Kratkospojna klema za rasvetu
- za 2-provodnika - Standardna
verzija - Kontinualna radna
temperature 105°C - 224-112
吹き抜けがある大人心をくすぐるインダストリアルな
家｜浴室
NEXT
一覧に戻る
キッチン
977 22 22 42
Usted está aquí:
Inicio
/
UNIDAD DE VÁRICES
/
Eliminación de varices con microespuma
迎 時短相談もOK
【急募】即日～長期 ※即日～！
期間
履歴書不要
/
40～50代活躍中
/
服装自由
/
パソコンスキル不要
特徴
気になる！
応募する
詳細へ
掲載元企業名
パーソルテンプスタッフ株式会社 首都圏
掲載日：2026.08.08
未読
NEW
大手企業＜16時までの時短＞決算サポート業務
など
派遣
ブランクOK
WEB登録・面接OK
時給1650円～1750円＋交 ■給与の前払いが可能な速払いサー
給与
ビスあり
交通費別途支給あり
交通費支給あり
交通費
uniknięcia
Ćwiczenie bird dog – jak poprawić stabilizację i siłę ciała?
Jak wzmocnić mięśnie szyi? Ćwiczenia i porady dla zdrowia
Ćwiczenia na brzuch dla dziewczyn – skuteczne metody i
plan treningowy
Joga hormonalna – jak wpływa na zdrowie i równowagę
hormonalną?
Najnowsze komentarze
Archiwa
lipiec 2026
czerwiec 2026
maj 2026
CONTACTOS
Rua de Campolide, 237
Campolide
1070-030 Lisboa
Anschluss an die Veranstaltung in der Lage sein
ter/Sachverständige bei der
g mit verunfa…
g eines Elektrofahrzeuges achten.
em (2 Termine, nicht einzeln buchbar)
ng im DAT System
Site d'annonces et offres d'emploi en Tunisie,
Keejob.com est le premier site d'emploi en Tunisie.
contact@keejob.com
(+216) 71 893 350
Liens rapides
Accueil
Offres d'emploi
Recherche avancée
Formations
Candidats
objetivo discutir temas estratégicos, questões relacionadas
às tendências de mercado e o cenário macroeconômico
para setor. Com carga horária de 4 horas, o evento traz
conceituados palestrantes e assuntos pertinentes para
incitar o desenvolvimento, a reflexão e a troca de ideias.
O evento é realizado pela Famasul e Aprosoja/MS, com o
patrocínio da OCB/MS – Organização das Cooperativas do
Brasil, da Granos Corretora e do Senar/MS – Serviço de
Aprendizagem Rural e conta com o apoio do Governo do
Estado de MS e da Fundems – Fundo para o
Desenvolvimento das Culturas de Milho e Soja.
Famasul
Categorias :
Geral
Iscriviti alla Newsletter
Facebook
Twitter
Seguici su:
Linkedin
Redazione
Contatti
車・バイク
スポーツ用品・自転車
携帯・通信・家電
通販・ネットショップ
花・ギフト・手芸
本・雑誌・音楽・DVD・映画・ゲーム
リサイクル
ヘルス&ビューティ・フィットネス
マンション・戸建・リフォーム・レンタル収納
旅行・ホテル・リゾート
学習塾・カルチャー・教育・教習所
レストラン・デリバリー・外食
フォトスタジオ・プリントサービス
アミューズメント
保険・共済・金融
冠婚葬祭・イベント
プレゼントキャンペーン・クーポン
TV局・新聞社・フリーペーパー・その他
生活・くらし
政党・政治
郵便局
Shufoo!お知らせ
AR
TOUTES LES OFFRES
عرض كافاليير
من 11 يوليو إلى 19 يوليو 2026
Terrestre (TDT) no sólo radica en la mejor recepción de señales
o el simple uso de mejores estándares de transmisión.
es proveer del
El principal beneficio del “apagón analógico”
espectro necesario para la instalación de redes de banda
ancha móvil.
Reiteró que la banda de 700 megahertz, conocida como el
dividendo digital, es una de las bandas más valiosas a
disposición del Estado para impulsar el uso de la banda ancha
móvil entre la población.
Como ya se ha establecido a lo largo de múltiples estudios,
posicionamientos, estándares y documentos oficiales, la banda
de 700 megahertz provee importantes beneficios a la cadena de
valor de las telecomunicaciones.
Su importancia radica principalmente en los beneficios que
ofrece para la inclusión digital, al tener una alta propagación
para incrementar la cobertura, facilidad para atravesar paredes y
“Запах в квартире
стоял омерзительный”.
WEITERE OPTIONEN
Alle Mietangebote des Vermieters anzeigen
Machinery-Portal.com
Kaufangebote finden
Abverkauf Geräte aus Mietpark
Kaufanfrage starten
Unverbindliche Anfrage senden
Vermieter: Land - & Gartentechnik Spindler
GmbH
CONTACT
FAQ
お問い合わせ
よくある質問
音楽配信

-- -- --

Only lines of the material that contain the word "megahertz" belong in the answer; copy each one.

### [ANSWER SECTION]
Reiteró que la banda de 700 megahertz, conocida como el
de 700 megahertz provee importantes beneficios a la cadena de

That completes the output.